In an exclusive interview with The Guardian, Snowden expressed his concern against the use of mass surveillance software by global governments to snoop on the smart devices of anyone.

The whistleblower urged governments to impose a global moratorium on the international spyware trade or face a world in which no mobile phone is safe from state-sponsored hackers.

Snowden stated, “If the trade between companies that make for-profit software – which can become a surveillance weapon in the wrong hands, such as Israel’s NSO Group – and the governments continues, we will soon see a world in which no mobile phone is safe from state-sponsored hackers”.

He further warned, “If you don’t do anything to stop the sale of this technology, it’s not just going to be 50,000 targets.

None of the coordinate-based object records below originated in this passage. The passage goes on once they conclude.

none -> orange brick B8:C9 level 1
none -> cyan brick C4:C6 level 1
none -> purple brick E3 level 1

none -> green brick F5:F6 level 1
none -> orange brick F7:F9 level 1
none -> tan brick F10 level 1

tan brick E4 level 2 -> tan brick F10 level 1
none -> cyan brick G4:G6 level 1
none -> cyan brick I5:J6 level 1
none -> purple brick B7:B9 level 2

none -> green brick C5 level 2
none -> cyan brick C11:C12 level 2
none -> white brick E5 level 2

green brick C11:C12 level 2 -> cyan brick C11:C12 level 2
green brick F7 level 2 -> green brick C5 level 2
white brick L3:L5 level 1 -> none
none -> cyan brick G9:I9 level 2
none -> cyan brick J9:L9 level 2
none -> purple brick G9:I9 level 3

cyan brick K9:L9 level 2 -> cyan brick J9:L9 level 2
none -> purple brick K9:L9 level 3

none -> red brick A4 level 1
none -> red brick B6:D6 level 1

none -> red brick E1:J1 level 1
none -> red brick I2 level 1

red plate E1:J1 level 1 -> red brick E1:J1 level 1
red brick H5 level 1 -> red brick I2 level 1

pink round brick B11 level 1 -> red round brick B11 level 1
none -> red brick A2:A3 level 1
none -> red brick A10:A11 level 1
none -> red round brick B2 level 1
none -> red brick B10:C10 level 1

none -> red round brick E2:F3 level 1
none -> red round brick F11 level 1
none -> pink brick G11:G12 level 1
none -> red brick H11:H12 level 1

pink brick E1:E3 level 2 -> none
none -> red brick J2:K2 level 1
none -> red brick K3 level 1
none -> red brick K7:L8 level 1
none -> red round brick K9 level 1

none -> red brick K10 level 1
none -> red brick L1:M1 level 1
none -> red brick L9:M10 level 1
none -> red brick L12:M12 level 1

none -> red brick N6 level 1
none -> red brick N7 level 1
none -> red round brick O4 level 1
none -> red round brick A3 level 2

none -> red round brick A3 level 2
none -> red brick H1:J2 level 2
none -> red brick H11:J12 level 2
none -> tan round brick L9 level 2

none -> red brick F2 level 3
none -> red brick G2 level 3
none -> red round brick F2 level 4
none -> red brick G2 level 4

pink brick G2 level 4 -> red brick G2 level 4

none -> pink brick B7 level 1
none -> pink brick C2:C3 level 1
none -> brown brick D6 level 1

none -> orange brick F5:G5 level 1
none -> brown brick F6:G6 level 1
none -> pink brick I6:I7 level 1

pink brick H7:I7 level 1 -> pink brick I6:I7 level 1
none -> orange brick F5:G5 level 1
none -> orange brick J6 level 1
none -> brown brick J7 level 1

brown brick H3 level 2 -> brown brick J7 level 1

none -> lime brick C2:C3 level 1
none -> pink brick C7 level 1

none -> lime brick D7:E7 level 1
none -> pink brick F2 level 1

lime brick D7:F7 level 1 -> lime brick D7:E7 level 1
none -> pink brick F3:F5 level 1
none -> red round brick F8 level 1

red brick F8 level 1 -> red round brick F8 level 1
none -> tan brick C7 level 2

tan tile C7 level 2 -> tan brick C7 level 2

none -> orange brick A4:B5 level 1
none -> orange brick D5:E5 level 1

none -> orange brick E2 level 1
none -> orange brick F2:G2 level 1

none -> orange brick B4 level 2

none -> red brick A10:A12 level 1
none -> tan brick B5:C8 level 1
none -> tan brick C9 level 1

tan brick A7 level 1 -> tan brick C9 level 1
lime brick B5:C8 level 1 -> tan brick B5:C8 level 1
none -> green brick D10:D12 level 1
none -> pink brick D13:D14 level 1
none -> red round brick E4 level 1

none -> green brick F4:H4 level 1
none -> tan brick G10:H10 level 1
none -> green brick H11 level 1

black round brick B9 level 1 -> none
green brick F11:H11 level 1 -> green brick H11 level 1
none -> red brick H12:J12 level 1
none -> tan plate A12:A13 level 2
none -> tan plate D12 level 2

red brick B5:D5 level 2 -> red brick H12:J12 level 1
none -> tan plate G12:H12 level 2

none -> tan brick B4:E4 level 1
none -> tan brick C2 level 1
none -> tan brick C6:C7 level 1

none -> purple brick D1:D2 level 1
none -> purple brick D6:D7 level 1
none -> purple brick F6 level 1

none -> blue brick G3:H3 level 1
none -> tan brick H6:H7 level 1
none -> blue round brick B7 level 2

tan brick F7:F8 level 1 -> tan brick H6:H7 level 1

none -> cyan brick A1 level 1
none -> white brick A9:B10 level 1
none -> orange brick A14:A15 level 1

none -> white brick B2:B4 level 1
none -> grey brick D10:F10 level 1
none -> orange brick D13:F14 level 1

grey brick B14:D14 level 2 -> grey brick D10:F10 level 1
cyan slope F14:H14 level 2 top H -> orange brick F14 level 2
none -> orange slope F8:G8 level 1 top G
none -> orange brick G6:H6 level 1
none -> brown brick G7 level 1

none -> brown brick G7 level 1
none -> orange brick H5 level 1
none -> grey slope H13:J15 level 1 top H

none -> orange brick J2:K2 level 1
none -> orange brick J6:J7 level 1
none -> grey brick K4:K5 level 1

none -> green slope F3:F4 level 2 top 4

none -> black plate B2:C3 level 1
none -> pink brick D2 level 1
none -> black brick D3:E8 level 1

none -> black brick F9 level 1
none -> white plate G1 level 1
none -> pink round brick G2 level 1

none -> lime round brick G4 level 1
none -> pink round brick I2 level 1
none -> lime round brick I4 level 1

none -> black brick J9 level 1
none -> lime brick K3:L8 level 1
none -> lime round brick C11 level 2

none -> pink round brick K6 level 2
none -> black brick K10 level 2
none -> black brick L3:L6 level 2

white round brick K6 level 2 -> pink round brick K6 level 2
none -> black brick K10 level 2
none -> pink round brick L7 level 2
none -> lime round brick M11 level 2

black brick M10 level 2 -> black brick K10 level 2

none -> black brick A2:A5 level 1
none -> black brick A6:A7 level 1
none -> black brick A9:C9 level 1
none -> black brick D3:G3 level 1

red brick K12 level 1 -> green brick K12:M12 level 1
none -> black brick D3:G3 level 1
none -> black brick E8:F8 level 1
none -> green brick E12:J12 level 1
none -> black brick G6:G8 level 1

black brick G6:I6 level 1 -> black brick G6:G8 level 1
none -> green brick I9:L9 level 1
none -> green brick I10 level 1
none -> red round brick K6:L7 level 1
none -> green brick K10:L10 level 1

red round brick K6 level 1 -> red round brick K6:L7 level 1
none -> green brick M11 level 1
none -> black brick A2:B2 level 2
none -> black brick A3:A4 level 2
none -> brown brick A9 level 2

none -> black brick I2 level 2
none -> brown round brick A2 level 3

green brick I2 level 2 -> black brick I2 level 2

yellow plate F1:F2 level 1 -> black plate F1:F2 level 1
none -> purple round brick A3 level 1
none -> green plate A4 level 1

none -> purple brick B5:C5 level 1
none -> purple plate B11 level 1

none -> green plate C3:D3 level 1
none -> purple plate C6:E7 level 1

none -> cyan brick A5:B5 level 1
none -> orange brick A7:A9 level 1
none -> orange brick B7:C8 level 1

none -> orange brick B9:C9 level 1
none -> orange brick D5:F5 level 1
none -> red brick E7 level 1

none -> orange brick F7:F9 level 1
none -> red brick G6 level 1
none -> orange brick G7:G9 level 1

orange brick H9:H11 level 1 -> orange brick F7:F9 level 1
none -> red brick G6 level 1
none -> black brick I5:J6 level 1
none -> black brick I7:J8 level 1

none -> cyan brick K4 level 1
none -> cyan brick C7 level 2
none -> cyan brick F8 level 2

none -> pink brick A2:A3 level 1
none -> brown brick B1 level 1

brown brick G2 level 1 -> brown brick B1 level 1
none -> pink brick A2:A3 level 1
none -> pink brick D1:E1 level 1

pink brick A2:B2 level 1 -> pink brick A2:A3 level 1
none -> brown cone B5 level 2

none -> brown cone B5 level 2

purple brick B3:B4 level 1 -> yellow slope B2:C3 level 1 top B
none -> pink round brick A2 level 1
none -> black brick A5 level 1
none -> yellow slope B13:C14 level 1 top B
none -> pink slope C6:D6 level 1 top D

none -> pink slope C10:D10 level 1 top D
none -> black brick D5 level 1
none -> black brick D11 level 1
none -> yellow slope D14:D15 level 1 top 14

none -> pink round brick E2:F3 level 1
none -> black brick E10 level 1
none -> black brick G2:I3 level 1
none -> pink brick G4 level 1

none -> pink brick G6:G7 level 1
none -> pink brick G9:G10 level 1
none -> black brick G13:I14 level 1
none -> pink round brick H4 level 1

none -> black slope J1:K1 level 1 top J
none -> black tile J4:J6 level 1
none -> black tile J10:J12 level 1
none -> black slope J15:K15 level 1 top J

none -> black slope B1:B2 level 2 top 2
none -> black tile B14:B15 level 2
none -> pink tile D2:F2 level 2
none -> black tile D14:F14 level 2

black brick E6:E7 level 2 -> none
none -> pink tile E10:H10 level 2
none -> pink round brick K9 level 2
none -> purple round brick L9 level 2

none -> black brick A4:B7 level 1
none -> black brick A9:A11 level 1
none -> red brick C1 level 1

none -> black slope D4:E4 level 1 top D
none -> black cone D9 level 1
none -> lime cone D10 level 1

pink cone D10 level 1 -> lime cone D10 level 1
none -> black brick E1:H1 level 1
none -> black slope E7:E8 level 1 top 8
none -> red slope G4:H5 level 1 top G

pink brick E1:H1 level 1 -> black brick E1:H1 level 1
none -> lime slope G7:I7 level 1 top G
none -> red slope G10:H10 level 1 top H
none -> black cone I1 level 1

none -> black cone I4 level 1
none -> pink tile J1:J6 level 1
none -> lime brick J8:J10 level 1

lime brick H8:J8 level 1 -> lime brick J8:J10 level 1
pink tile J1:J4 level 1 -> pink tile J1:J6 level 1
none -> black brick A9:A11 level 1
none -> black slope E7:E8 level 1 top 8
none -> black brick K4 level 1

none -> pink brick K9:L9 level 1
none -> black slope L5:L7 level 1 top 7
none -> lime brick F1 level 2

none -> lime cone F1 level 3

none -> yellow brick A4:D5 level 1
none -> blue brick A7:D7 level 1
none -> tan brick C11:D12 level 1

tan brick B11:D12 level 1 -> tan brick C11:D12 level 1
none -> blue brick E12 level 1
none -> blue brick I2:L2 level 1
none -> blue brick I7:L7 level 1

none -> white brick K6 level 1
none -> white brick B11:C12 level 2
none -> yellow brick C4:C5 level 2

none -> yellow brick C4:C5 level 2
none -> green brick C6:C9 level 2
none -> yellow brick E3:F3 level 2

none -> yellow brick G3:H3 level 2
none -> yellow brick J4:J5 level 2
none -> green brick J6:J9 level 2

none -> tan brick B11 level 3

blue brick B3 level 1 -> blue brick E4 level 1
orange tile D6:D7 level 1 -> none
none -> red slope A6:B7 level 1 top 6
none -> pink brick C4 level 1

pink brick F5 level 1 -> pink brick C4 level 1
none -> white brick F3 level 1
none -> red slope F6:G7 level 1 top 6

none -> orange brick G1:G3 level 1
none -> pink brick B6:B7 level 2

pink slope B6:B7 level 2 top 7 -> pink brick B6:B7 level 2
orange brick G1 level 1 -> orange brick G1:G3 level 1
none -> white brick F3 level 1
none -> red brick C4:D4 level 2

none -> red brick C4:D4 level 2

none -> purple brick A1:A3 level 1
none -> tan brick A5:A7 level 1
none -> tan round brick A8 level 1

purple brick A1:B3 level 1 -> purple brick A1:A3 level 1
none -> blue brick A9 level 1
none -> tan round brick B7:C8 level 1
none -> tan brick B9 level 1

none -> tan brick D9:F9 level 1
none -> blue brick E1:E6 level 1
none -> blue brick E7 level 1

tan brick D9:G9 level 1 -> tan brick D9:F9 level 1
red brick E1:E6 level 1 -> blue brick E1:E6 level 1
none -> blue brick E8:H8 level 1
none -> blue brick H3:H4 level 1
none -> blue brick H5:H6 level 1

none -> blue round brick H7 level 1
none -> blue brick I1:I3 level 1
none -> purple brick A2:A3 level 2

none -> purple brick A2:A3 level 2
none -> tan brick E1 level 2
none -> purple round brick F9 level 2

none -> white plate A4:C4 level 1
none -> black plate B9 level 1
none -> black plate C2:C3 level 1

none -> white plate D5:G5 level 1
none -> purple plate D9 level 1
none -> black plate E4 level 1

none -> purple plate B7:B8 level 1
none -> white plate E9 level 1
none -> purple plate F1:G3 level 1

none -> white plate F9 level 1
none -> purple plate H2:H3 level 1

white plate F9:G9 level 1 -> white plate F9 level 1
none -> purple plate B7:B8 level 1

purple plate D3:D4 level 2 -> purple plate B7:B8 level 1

It’s going to be 50 million targets, and it’s going to happen much more quickly than any of us expect”.

Snowden compared companies commercialising vulnerabilities in widely used mobile phone models to an industry of “infectioneers” deliberately trying to develop new strains of disease.

“It’s like an industry where the only thing they did was create custom variants of COVID to dodge vaccines,” he added.

Snowden said commercial malware such as Pegasus was so powerful that ordinary people could in effect do nothing to stop it.

As per details, the Pegasus spyware can be installed on a mobile phone through a loophole and help the government or the user harvest information.

The Pegasus software could have been used to see call logs, text messages, photos, videos, stored files, as well as firing the camera unknowingly to surreptitiously record or click what the phone’s camera can see.